Majdi Ismail,Wejden Jlassi
23 Décembre 2020•Mise à jour: 23 Décembre 2020
AA/ Rabat
Le Maroc et Israël ont convenu, mardi soir, de « poursuivre la coopération dans plusieurs domaines », et ont annoncé leur intention de « rouvrir leurs deux bureaux de liaison à Rabat et à Tel-Aviv », ainsi que « la reprise immédiate de contacts officiels complets » et « l’établissement des relations fraternelles et diplomatiques complètes ».
C’est ce qui ressort de la « Déclaration commune » entre le Maroc, Israël et les États-Unis, lors de la visite d'une délégation officielle israélo-américaine à Rabat, arrivée mardi à bord du premier vol commercial direct en provenance d'Israël vers le Royaume.
Parmi les personnalités éminentes de la délégation, figurent le gendre et conseiller du président américain Donald Trump, Jared Kushner, et le président du Conseil de sécurité nationale d’Israël, Meir Ben-Shabbat.
La « Déclaration commune » souligne que le Maroc et Israël se sont accordés à poursuivre la coopération dans les domaines du commerce, des finances et des investissements, de l'innovation et de la technologie, de l'aviation civile, des visas et des services consulaires, du tourisme, de l'eau, de l'agriculture et de la sécurité alimentaire, du développement, de l'énergie, des télécommunications, et dans d'autres secteurs, conformément à ce qui sera convenu».
Elle mentionne également que les deux pays prévoient « de rouvrir leurs deux bureaux de liaison à Rabat et à Tel-Aviv, la reprise immédiate des contacts officiels complets entre les responsables israéliens et leurs homologues marocains, et l’instauration de relations fraternelles et diplomatiques complètes ».
Le ministre marocain des Affaires étrangères, Nasser Bourita, a fait savoir mardi lors d’une conférence de presse conjointe tenue à Rabat avec Jared Kushner et Meir Ben-Shabbat, que son pays prévoyait d’ouvrir un bureau de liaison en Israël, dans un délai de deux semaines.
Les trois pays ont convenu que « chaque partie mettra totalement en œuvre ses engagements et définira de nouvelles étapes, avant la fin du mois de janvier prochain ».
Rabat nie que la reconnaissance américaine de la marocanité du Sahara, annoncée le 10 décembre, soit le prix de la reprise des relations du royaume chérifien avec Israël.
La Déclaration commune a également salué le décret présidentiel américain concernant la reconnaissance de la souveraineté du Royaume du Maroc sur le Sahara occidental.
Cette région fait l'objet d'un conflit entre le Maroc et le Front Polisario, soutenu par l'Algérie, qui cherche à établir un État indépendant.
En vertu de ce décret, "Washington reconnaît la pleine souveraineté du royaume sur le Sahara occidental.

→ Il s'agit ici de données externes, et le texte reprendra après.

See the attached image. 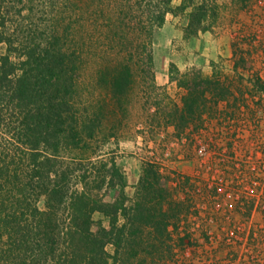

La proposition d’autonomie sérieuse, crédible et réaliste du Maroc est la seule base d’une solution juste pour une paix et une prospérité durables dans cette région".
Il a souligné qu'en vue de simplifier l'ensemble du processus, les États-Unis encourageront le développement économique et social au Maroc, y compris dans la région du Sahara occidental, en ouvrant notamment un consulat dans la ville de Dakhla (dans la région du Sahara), afin d'améliorer les opportunités économiques et d'investissement dans la région.
Le président américain Donald Trump avait annoncé le 10 décembre l’accord de normalisation des relations entre le Maroc et Israël.
Rabat explique qu'il ne s'agit pas de normalisation, mais plutôt d'une reprise des relations officielles, qui ont été suspendues en 2002.
Le Maroc et Israël ont entamé des relations limitées en 1993, après la conclusion de l'accord d'Oslo, avant que Rabat ne décide de les suspendre, après le déclenchement de l’Intifada Palestinienne, en 2002.
Le Royaume chérifien devient le seul pays maghrébin à établir des relations avec Israël, après la rupture des relations entre la Mauritanie et Tel-Aviv en 2010, ce qui constitue une percée israélienne remarquable dans la région du Maghreb.
A noter que le Maroc est le quatrième pays arabe à convenir d’un accord de normalisation avec Israël au cours de l'année 2020, après les Émirats arabes unis, le Bahreïn et le Soudan.
Les quatre pays précités rejoignent ainsi deux pays arabes qui ont signé des accords de paix avec Israël, à savoir la Jordanie (1994) et l'Égypte (1979).